イタリアの16~18世紀の音楽は、モンテベルディとヴィヴァルディの二人の有名人だけ知っていれば事足りると思っていました。さすがに浅はかな考えであったと、大変反省しています。それぞれの作曲家にいろいろと個性があり、音楽史の中で無視できない大事な作品がいろいろとあるんですね。
ピアノの進歩は古典期以降のドイツに譲るものの、弦楽器、特にヴァイオリンについてはバロック期のイタリアでほぼ完成したと言えそうです。優れた作曲家は同時に優れた演奏家であって、自らの演奏技術を誇示することが音楽家として地位に影響したわけです。
ピエトロ・ロカッテリは1695年生まれで、その存在が忘れられていない最大の理由がこの「ヴァイオリンの技芸」と呼ばれる作品。
それぞれが3楽章の12曲のヴァイオリン協奏曲から構成される作品で、全部で3時間半くらいを要します。合奏部分は、実にシンプルでそれほど手の込んだことはしていないので、そこだけ聞いていると軽いBGMにしかなりません。
ところが、これらの作品のすごいところは、1曲の中の2楽章にヴァイオリン独奏のカデンツァが組み込まれているところ。カデンツァは楽章の終結部に演奏者の独奏部分のことで、即興的な自由が許されています。実際は有名になった演奏が、譜面に取り入れられていることが多いようです。
有名なのは、ラフマニノフのピアノ協奏曲第3番の第1楽章。ラフマニノフ自身が超高度なテクニックを要する大カデンツァを作っていますが、一般人向け的な小カデンツァもあり、どちらを披露するかは演奏者の選択に任されています。
ロカテッリの作品では、何とこのカデンツァが長い。ほぼカデンツァのために合奏部分を取って付けた、と言っても過言ではないくらいのもの。1曲3楽章に含まれる2か所のカデンツァだけで演奏時間の半分くらいをしめています。
合奏部分を廃して、このカデンツァだけを演奏する演奏会やCDもあるようです。でも、たいしたものではないかもしれませんが、合奏があってからの独奏だから目立つわけで、最初からカデンツァだけだとヴァイオリン・サーカスみたいなので、やはり全曲で聞くのがおすすめです。
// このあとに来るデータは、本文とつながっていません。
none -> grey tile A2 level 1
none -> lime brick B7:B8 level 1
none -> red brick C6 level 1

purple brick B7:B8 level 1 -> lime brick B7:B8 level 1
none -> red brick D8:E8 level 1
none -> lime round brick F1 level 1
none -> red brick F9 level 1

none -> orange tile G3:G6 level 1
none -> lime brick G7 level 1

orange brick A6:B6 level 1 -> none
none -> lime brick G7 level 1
フル・ヴァージョンとしては、古くはイ・ムジチ合奏団のCDもあるのですが、やはり古楽器による古楽奏法で聴きたい。こういう時に重宝するのが、イタリア本来のイタリア人によるイタリア人の音楽をしっかり再現していくことを使命としている「Dynamic」というレーベル。
独奏者のルカ・ファントーニはあまり情報が無く、世界的には知られていない人のようですが、カデンツァ部ではバカテクを披露していて十分に聴き応えがあります。CD一枚に4曲ずつで、CD3枚で全曲を聞くことができます。
後に、この全部で24あるカデンツァ部をヒントに、独立した独奏曲集を作ったのがニコロ・パガニーニの超有名な「24カプリース」です。さあ、ヴァイオリンの歴史の一ページを飾る至芸を堪能しましょう。